* Данный отрывок *
Исследования В.Я. Проппа заложили основу для дальнейшего изучения сказочного нарратива. Особого внимания заслуживает подход Б. Кербелите, посвященный анализу элементарных сюжетов. Как пишет автор, «в один элементарный сюжет соединяются все события и ситуации, которые связаны с достижением одним героем (герой может быть коллективным, например братья) одной цели, независимо от их места в тексте. Таким образом, элементарный сюжет начинается с возникновения какой-то цели, появления недостачи или несоответствия и кончается достижением этой осознанной героем цели или другого, не предвиденного им результата, существенно меняющего его положение» (Кербелите 1980: 53). Соответственно, элементарные сюжеты определяют основную цель и конечный результат действий конкретного героя в определенной ситуации.

В противовес набору функций В.Я. Проппа Б. Кербелите предлагает пять элементарных сюжетов сказочного нарратива, которые могут как накладываться друг на друга, так и следовать один за другим. Приведем перечень этих сюжетов:

1) стремление к свободе от чужих или к господству над ними;

2) добывание средств существования или объектов, создающих удобство;

3) стремление к равноправному или к высокому положению в семье или обществе;

4) поиски невесты или жениха;

5) стремление к целостности и полноценности семьи.

* Показанные сведения *
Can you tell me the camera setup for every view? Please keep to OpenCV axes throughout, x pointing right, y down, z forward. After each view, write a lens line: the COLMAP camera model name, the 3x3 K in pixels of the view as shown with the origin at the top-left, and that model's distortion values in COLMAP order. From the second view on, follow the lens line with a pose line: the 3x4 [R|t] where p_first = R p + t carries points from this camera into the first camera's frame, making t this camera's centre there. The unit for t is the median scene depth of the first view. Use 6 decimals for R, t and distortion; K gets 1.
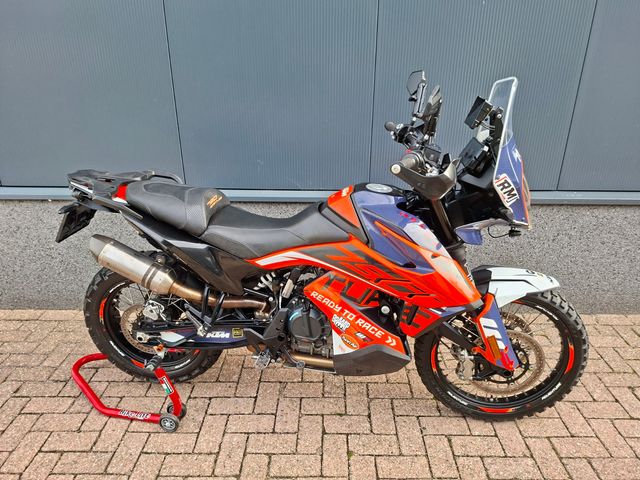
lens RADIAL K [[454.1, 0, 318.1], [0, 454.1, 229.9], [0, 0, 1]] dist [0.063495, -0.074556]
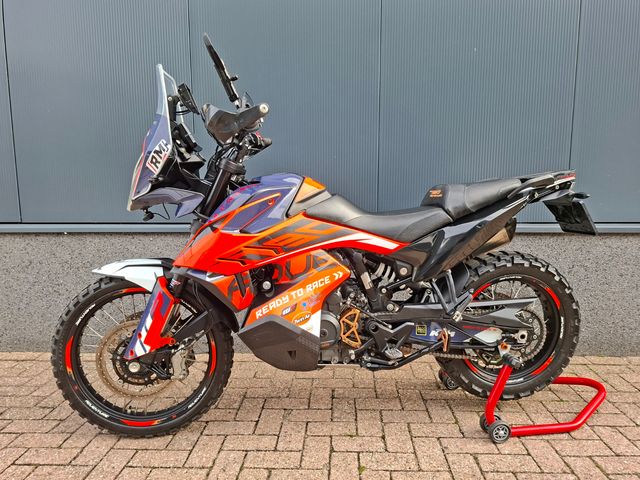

* Что нужно сделать *
[1] Перескажите короче абзац отрывка, начинающийся словами «Исследования В.Я. Проппа заложили основу», сохранив его главные факты.
[2] Сколько элементарных сюжетов сказочного нарратива предлагает Б. Кербелите, согласно отрывку?
[3] Выведите без изменений часть отрывка от слов «2) добывание средств» до слов «и полноценности семьи.».
Опирайтесь только на отрывок.

* Ответы по номерам *
[1] Исследования В.Я. Проппа стали основой для изучения сказочного нарратива, а Б. Кербелите предлагает анализировать элементарные сюжеты. Элементарный сюжет объединяет все события и ситуации, связанные с достижением одним героем (возможно, коллективным) одной цели, независимо от их места в тексте. Он начинается с появления цели, недостачи или несоответствия. Завершается он достижением осознанной героем цели или непредвиденным результатом, который существенно меняет положение героя. Тем самым элементарные сюжеты определяют основную цель и итог действий героя в конкретной ситуации.

[2] Пять.

[3]
2) добывание средств существования или объектов, создающих удобство;

3) стремление к равноправному или к высокому положению в семье или обществе;

4) поиски невесты или жениха;

5) стремление к целостности и полноценности семьи.